Passage to read:
Content starts
I thought this was an interesting piece in Xconomy on Igenica's plans to move strongly in the ADC space. Apparently the compnay is populated with many former Genentech management and scientists -- you could do a lot worse.
Currently their lead candidate is IGN523 (a non-ADC) targeting the treatment of AML, but the company is investing a lot of effort in developing ADCs. In doing so it exploits its novel drug discovery platform called sTAG. Using it, Igenica discovered the surface antigen CD98 that is prevalent on many types of cancer cells -- and can be a used as a trigger to apoptosis pathways. AML is a particularly rich target with CD98 present on over 90% of AML cells. Igenica developed the necessary monoclonals using its iTAb generating platform.
Content ends
Complete the following:
A – In the post about Igenica, what share of AML cells is said to carry CD98?
B – Write the next part of the post about Igenica's ADC plans, picking up after its final sentence.

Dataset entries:
Content starts
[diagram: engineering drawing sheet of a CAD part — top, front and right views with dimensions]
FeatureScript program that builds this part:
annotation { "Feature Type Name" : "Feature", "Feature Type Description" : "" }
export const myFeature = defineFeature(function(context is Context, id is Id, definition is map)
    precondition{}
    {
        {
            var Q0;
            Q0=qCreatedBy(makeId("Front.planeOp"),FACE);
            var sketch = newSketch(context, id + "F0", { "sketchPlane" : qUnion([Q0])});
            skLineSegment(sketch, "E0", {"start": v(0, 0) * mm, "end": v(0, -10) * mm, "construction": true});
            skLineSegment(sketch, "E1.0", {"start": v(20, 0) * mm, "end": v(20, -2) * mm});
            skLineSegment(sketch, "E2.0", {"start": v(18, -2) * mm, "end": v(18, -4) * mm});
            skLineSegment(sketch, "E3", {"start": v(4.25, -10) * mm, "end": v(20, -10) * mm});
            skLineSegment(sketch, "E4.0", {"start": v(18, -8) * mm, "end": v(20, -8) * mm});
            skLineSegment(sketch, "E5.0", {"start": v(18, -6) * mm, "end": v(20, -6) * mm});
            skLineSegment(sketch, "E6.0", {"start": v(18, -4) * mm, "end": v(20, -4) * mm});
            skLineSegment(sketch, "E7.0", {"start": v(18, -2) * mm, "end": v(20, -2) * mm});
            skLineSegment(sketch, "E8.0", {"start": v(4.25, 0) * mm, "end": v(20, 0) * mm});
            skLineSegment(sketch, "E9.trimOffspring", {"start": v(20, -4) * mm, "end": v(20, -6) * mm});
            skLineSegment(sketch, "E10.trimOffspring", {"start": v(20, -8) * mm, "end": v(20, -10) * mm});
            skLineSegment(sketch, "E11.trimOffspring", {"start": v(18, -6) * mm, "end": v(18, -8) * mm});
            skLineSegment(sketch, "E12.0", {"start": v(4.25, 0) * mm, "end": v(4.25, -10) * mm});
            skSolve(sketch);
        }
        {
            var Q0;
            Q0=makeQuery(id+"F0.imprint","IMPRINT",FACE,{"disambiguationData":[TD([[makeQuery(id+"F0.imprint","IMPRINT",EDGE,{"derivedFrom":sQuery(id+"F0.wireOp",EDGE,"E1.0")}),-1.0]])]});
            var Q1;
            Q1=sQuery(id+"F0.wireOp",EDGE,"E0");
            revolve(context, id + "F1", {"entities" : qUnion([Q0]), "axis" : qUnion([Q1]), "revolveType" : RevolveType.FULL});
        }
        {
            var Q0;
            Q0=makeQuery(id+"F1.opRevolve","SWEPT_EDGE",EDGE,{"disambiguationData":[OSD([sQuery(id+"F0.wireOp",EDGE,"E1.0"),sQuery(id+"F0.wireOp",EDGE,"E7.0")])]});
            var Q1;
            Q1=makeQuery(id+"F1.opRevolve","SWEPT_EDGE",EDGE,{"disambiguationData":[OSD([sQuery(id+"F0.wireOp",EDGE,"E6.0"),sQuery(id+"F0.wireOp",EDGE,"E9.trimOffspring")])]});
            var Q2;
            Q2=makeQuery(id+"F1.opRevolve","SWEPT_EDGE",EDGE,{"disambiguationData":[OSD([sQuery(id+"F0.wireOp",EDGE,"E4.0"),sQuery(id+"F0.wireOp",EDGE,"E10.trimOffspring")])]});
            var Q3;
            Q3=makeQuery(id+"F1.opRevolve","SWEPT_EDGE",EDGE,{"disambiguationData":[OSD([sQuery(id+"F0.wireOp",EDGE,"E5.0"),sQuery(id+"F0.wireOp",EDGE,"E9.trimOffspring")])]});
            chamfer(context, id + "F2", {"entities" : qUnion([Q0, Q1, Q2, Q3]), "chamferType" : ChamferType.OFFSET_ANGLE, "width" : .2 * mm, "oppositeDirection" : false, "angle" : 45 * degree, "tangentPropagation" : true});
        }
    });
Content ends
Responses by task:
A – Over 90% of AML cells.

B –
Finally, Igenica has also invented its own linker technology in orde to generate ADCs and not be dependent on companies like Immunogen or Seattle Genetics for licenses to their linkers. They call their anitbody-drug conjugate platform SNAP. The main goal of SNAP is to control the numbers of toxin attached to each antibody to improve product consistency and effectiveness of the delivered drug. The Igenica antibody-drug linkages is dependent on chemistry of a bifunctional linker, and not on engineered antibodies that others use.
If the Igenica clinical trial with AML is successful, the company plans to make further inroads to non-small cell lung cancer as its next therapeutic foray.
Posted by Bruce Lehr April 14th 2014.